Contemplative prayer is the practice of learning to be open to the sacred in everyday life. In my religious upbringing, I was taught to think of the sacred as something external to myself. The central way that religious institutions exercise power is by controlling access to the sacred. They organize themselves like corporations with something to produce and sell. The professional clergy are turned into salespeople and we are turned into consumers of the sacred. What do we have to offer to gain access to the sacred? Mainly, obedience to the institution and its official representatives, doctrines and rituals.
Jesus didn’t attempt to control access to the sacred. If you read the stories of his miracles, he regularly said that a person’s own faith was the source of the miracle they desired. Jesus’ recognition of the sacred within a particular individual was the beginning point of a new relationship between God and that person. He taught people to recognize the sacred within themselves.
Have you ever heard someone say, “I’m not artistic?”
Their statement about artistic creativity reflects the same disempowering process we see in religious institutions in which people are alienated from the sacred within themselves. Other institutions, particularly educational systems, teach us that we aren’t creative. Why? It’s pretty obvious. Our society doesn’t put a high value on artists. Think about all the denigrating images that society uses to portray artists. Crazy. Suicidal. Poor. Promiscuous. Outcasts. Who would want to be an artist if this bleak fate awaits them?

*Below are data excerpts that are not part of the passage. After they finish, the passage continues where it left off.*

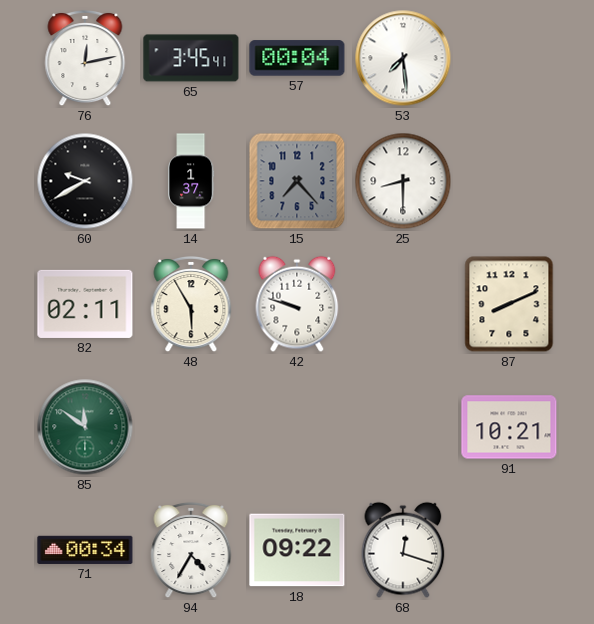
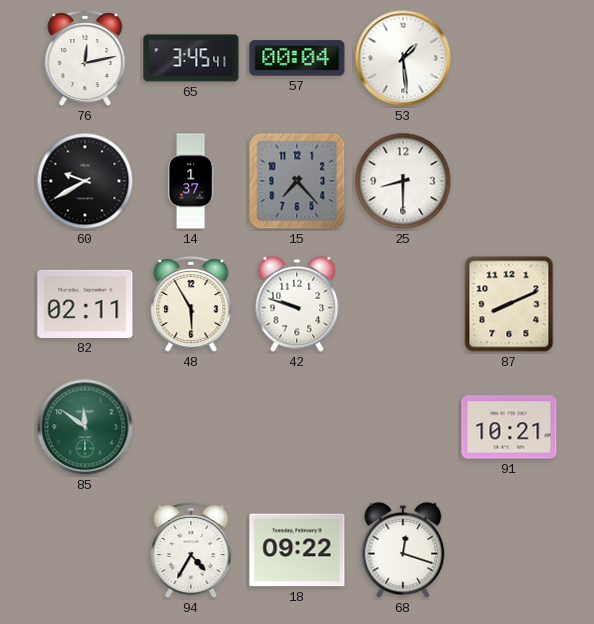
53: 7:29 -> 1:29
71: 00:34 -> none
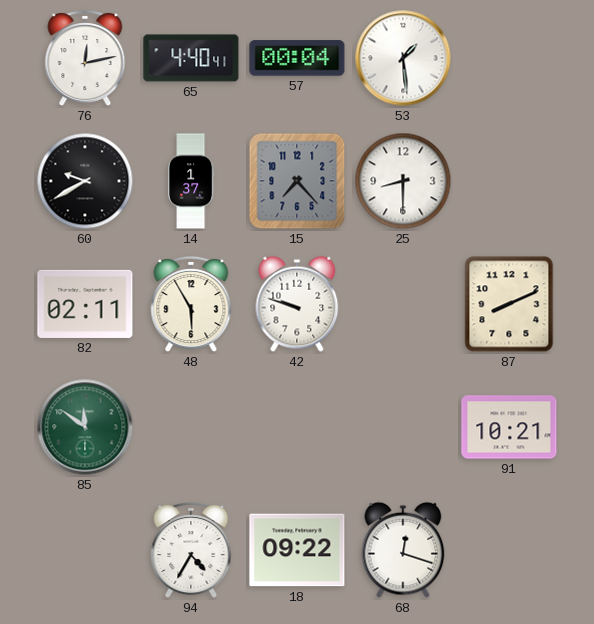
65: 3:45 -> 4:40
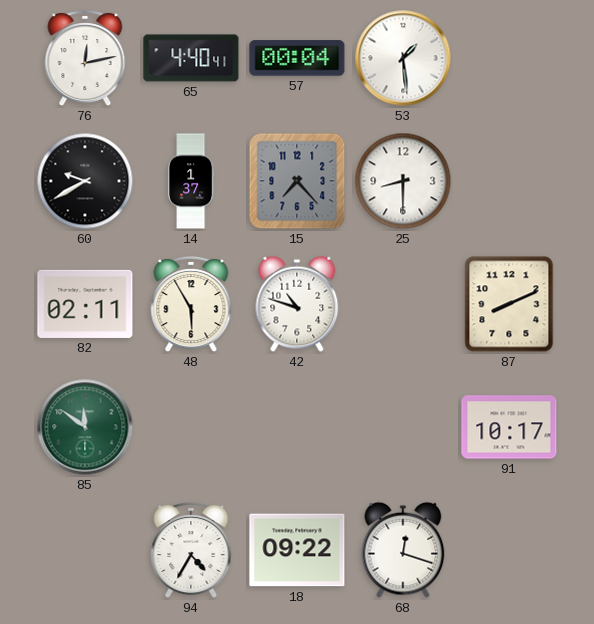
42: 9:48 -> 10:48
91: 10:21 -> 10:17
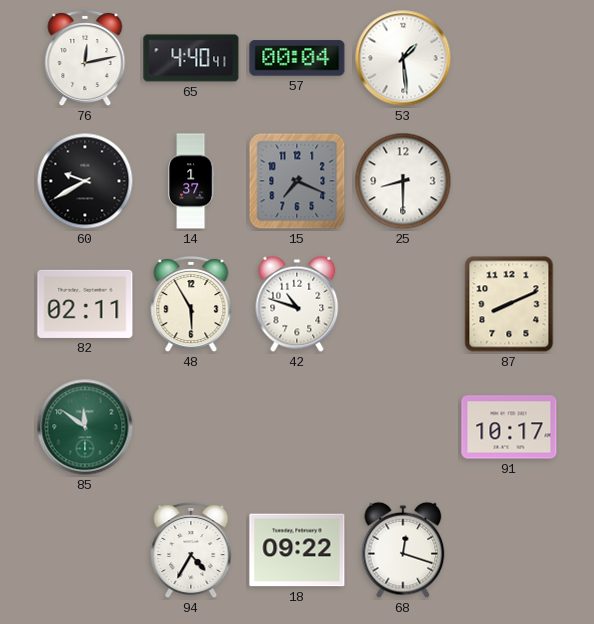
15: 7:23 -> 7:19
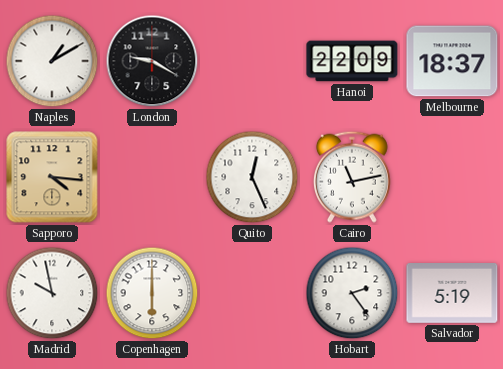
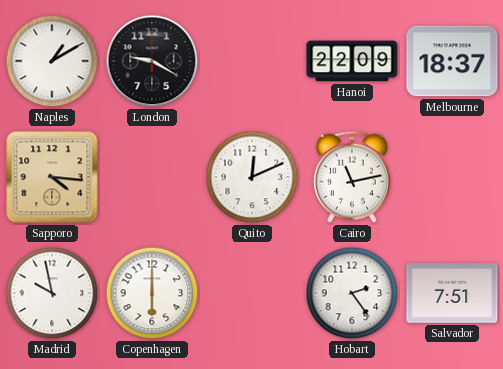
Quito: 12:26 -> 12:11
Salvador: 5:19 -> 7:51
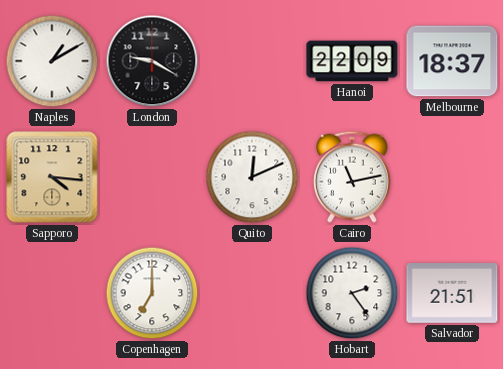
Madrid: 9:58 -> none
Copenhagen: 6:00 -> 7:00
Salvador: 7:51 -> 21:51
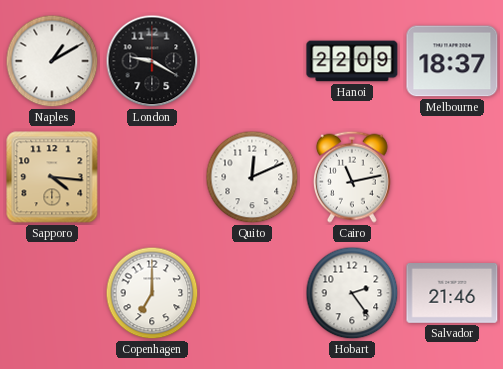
Salvador: 21:51 -> 21:46
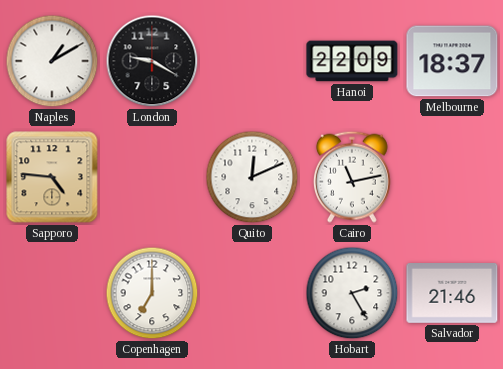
Sapporo: 4:16 -> 4:46
Hobart: 2:24 -> 2:25
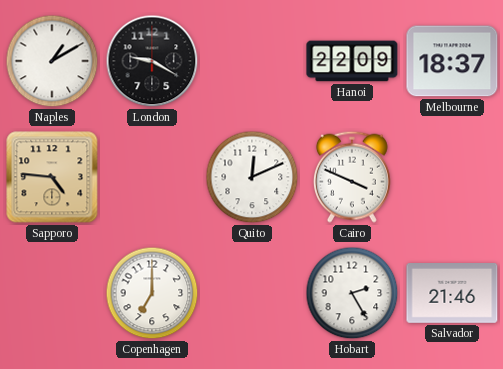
Cairo: 11:13 -> 3:49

Don’t get me wrong. Our society places a high value on creativity. But it has to fit into the capitalist system to have value. The economic institution of capitalism has invested heavily in gaining access to people’s creativity. It’s a source of profit. Just as religious institutions exercise self-interested control over access to the sacred, economic institutions exercise self-interested control over access to creativity.
There is an alternative to lives of alienation from the sacred and creative sources that exist within every one of us:
Once we recognize our own sacredness and creativity, miracles happen.